Can you substitute "bank" for "roll" throughout the listing, from the line containing "pose: elev=163.7 azim=275.6" down to the line containing "Dot at: (288, 302)", and give those lines back with nothing else changed?

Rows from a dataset
** start **

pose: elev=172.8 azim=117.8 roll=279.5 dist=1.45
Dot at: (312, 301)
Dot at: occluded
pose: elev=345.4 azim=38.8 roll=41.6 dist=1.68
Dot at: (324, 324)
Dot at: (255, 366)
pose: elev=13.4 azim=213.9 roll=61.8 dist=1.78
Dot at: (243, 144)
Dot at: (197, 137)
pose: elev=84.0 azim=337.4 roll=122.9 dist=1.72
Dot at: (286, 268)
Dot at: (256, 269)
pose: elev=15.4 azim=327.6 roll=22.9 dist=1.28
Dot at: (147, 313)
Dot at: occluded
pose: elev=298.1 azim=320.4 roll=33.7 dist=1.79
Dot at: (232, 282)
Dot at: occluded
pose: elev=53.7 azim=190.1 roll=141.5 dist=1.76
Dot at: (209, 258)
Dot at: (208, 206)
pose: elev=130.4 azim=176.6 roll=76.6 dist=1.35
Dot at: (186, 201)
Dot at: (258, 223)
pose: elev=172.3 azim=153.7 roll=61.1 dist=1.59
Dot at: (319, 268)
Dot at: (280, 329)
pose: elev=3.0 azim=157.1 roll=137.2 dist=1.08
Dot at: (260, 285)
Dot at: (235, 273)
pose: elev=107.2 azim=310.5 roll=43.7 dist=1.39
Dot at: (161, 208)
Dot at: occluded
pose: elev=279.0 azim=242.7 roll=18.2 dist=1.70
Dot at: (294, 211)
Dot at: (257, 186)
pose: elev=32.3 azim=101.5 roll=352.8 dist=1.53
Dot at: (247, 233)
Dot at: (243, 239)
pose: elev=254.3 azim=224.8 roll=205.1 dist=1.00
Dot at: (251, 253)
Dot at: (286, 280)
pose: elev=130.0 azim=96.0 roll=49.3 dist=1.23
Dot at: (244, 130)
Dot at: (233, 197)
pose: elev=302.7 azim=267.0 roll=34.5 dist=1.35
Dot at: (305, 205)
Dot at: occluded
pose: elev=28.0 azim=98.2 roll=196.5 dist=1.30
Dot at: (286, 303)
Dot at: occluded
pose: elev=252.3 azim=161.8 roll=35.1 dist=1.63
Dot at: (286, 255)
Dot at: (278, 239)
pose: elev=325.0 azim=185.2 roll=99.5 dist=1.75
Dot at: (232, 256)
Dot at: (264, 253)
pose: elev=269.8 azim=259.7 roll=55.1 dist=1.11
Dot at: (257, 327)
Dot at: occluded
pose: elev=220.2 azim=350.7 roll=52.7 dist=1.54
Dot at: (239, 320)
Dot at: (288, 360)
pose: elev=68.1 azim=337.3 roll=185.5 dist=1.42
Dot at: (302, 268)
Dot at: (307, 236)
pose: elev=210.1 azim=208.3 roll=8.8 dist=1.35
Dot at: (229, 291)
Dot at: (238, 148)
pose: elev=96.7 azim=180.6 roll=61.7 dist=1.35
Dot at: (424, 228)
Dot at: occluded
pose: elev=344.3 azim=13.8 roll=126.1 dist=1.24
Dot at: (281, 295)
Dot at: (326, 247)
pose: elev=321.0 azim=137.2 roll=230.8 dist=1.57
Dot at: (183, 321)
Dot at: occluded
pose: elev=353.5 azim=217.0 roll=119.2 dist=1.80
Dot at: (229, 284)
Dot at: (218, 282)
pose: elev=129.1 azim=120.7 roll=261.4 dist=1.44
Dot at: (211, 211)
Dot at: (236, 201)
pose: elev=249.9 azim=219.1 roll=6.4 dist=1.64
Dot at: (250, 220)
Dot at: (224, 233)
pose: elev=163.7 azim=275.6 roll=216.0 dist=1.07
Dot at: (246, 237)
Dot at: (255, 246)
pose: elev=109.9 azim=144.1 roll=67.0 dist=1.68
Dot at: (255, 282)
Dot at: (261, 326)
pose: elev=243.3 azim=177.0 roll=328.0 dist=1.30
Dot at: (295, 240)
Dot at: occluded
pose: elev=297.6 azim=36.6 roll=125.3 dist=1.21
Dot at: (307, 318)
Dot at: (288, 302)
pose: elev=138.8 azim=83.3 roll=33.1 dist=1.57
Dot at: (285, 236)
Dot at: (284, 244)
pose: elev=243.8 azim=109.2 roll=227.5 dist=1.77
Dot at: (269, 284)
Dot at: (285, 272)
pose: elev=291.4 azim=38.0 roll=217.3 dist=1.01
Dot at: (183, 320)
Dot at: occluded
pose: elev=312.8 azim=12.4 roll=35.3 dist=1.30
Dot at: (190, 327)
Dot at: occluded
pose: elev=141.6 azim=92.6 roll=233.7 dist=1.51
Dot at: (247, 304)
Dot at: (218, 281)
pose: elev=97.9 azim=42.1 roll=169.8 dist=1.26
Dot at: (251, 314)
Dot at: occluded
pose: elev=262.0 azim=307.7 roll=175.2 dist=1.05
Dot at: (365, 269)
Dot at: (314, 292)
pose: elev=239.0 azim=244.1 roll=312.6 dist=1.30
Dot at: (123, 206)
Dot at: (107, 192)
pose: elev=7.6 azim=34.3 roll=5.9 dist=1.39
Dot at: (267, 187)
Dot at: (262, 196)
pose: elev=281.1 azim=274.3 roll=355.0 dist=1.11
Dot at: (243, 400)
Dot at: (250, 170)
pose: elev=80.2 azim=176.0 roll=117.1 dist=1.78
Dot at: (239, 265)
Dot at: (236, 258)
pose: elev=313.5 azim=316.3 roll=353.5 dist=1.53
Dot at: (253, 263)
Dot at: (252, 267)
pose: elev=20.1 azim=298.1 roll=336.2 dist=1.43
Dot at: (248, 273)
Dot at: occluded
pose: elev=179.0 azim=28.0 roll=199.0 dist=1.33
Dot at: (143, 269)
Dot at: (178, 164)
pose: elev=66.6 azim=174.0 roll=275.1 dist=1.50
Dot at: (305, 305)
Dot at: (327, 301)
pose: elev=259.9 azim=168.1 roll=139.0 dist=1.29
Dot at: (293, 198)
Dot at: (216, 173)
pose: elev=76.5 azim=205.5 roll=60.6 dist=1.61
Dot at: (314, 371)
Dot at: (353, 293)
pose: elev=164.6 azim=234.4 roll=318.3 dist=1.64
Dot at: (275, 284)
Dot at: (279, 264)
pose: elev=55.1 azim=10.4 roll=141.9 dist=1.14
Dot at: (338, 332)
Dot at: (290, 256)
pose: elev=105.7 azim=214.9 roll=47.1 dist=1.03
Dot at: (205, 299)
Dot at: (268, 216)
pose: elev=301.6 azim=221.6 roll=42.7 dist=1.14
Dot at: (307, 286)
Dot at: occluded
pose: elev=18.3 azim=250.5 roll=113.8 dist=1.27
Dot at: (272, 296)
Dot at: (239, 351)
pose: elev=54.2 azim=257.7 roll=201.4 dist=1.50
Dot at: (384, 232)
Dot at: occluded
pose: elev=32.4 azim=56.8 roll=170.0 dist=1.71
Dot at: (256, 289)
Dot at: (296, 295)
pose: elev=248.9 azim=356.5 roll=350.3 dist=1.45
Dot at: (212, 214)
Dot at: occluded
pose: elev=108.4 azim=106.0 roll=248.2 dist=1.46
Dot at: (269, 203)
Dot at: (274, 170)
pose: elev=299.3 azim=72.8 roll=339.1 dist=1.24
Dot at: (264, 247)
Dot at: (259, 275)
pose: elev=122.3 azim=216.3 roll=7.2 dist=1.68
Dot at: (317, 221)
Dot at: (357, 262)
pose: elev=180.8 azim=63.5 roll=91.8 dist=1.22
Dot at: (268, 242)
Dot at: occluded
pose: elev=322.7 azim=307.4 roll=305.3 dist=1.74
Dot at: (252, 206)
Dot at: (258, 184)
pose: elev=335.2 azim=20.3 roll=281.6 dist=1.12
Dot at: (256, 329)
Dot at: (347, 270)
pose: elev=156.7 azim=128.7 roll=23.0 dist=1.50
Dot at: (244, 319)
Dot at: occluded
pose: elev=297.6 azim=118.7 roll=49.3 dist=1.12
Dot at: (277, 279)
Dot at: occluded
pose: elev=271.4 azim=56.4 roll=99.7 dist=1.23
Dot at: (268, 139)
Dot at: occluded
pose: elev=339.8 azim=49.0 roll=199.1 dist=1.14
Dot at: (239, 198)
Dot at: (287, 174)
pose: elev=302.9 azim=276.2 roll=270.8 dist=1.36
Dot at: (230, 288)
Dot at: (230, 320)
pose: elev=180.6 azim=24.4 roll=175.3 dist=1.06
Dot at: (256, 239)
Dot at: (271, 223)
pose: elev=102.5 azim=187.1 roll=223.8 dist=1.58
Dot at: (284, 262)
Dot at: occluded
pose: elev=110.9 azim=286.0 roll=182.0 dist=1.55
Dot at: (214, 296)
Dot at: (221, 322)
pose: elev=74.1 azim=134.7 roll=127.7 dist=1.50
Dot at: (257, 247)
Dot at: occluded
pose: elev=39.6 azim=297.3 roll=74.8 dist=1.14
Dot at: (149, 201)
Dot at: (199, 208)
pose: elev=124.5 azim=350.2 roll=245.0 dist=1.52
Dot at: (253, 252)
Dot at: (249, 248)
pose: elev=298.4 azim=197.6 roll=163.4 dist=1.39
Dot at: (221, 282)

** end **

(Solution for this problem)
pose: elev=163.7 azim=275.6 bank=216.0 dist=1.07
Dot at: (246, 237)
Dot at: (255, 246)
pose: elev=109.9 azim=144.1 bank=67.0 dist=1.68
Dot at: (255, 282)
Dot at: (261, 326)
pose: elev=243.3 azim=177.0 bank=328.0 dist=1.30
Dot at: (295, 240)
Dot at: occluded
pose: elev=297.6 azim=36.6 bank=125.3 dist=1.21
Dot at: (307, 318)
Dot at: (288, 302)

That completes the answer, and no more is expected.